The mechanism underlying the formation of emotional categories from visual facial expression data during development is largely unknown. As a result, from the standpoint of predictive processing theory, this study proposes a system-level explanation for understanding the facial emotion recognition process and its alteration in autism spectrum disorder (ASD). A hierarchical recurrent neural network was used to implement predictive processing for facial emotion recognition (RNN).
Face expressions are interpreted differently by people with an autism spectrum disorder. More information about how this occurs has been revealed by researchers. They created anomalies in a neural network model to investigate the effects on brain learning development. Autism spectrum disorder patients have difficulty interpreting facial expressions.
Tohoku University researchers have discovered how this happens by using a neural network model that simulates the brain on a computer. The findings were published in the journal Scientific Reports.
Artificial neural networks help researchers uncover new clues as to why people on the autism spectrum have trouble interpreting facial expressions.
“By observing facial expressions, humans can identify various emotions such as sadness and anger. However, little is known about how we learn to recognize different emotions based on visual cues from facial expressions “Yuta Takahashi, one of the paper’s co-authors, stated as much. “It’s also unclear what changes happen in this process that causes people with an autism spectrum disorder to struggle to read facial expressions.”
To learn more, the research team applied predictive processing theory. The brain, according to this theory, constantly predicts the next sensory stimulus and adapts when its prediction is incorrect. Sensory information, such as facial expressions, aids in prediction error reduction.
The predictive processing theory was incorporated into the artificial neural network model, which replicated the developmental process by learning to predict how parts of the face would move in videos of facial expression. Following that, the clusters of emotions self-organized into the higher level neuron space of the neural network model – despite the model not knowing which emotion the facial expression in the video corresponds to.
Forecasting methods based on simple mathematical models of the brain are known as artificial neural networks. They permit complex nonlinear relationships to exist between the response variable and its predictors. The model was able to generalize unknown facial expressions that were not taught to it, reproducing facial part movements and minimizing prediction errors.
Following that, the researchers carried out experiments and induced abnormalities in the activity of neurons to investigate the effects on learning development and cognitive characteristics. When the heterogeneity of activity in the neural population was reduced in the model, the ability to generalize was also reduced, and thus the formation of emotional clusters in higher-level neurons was inhibited. This resulted in an inability to identify the emotion of unknown facial expressions, a symptom similar to autism spectrum disorder.
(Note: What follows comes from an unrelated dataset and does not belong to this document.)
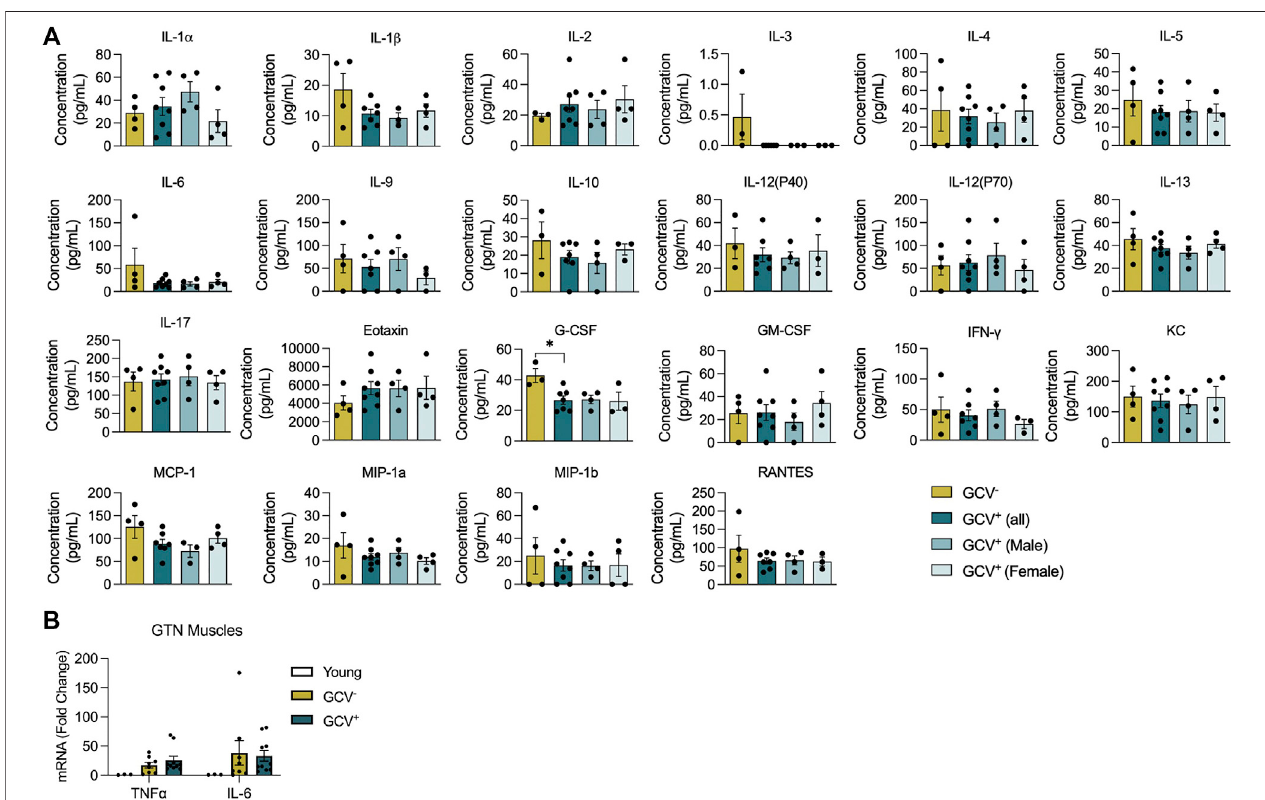
FIGURE5| Plasmain fl ammatoryfactorsandskeletalmusclecytokinemRNAexpressionwerelargelyunaffectedwithp16 - positivecelldeletion. (A) Plasmaprotein levels (pg/ml) for 22 in fl ammatory mediators are shown for saline treated controls (GCV − ), combined male and female GCV treated mice, GCV + (all), male GCV treated mice, GCV + (Male), and female GCV treated mice, GCV + (Female). (B) TNF α and IL-6 mRNA expression relative to 18s mRNA in gastrocnemius (GTN) muscles were not signi fi cantlydifferentinyoung,GCV − ,andGCV + mice.Barsshowthemean±SEMofthreetoeightmicepergroupwithdotsrepresentingdatafromeachindividual mouse. *Denotes p < .05 between groups by one-way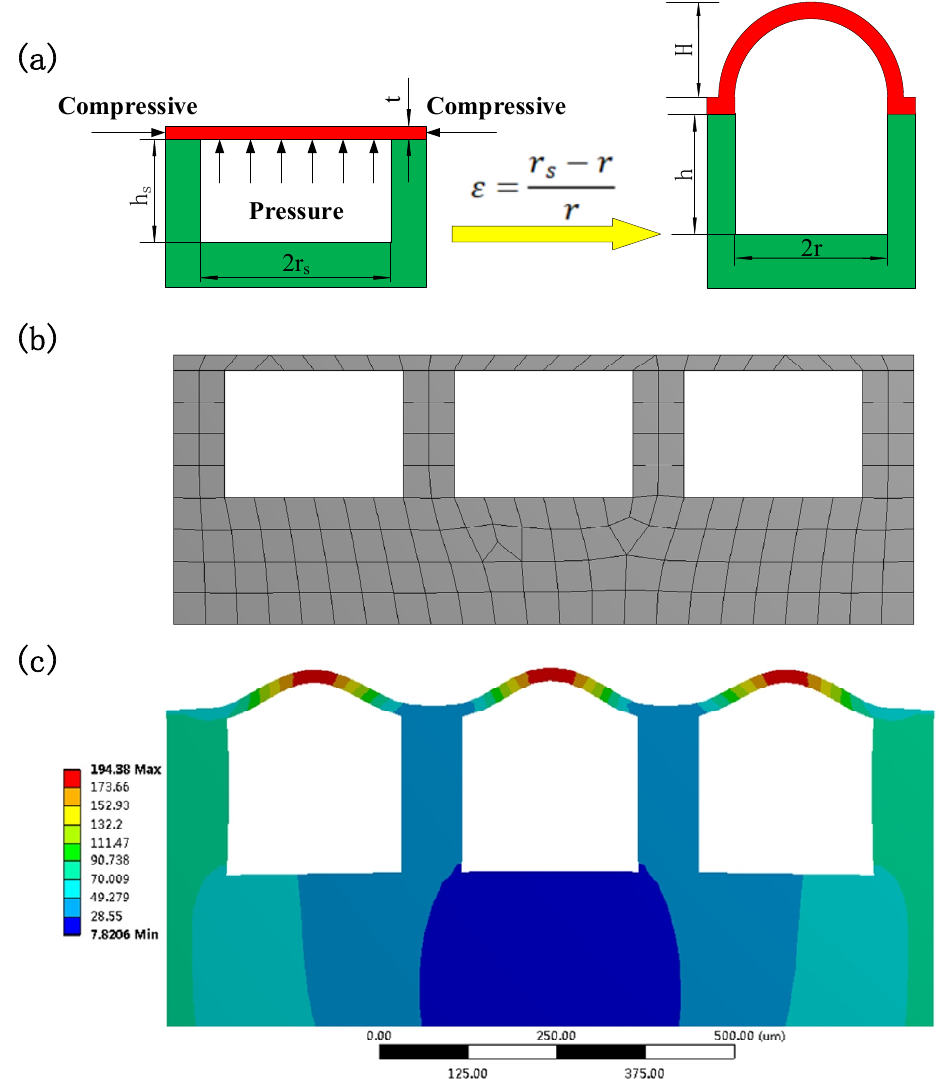
Figure 5. ( a ) Forces applied to an individual circular film when the prestrain is released ( left ), as well as the resulting film microstructure ( right ); ( b ) Finite element mesh used for numerical simulations; ( c ) Curved film microstructures obtained by using finite element simulation with the end face displacement and the pressure applied to the film. The color represents displacement ( μ m).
According to Takahashi, the study demonstrated that predictive processing theory, when combined with a neural network model, can explain emotion recognition from facial expressions. “We hope to gain a better understanding of how humans learn to recognize emotions and the cognitive characteristics of people with autism spectrum disorder,” Takahashi added. “The research will aid in the development of appropriate intervention methods for people who have difficulty identifying emotions.”
A neural network is trained by varying the weights of neuron inputs based on the network’s performance on example inputs. When the network correctly classifies an image, the weights contributing to the correct answer are increased, while the weights contributing to the incorrect answer are decreased.
The network learns by examining individual records, generating a prediction for each record, and adjusting the weights whenever a prediction is incorrect. This process is repeated many times, and the network keeps improving its predictions until one or more of the stopping criteria are met.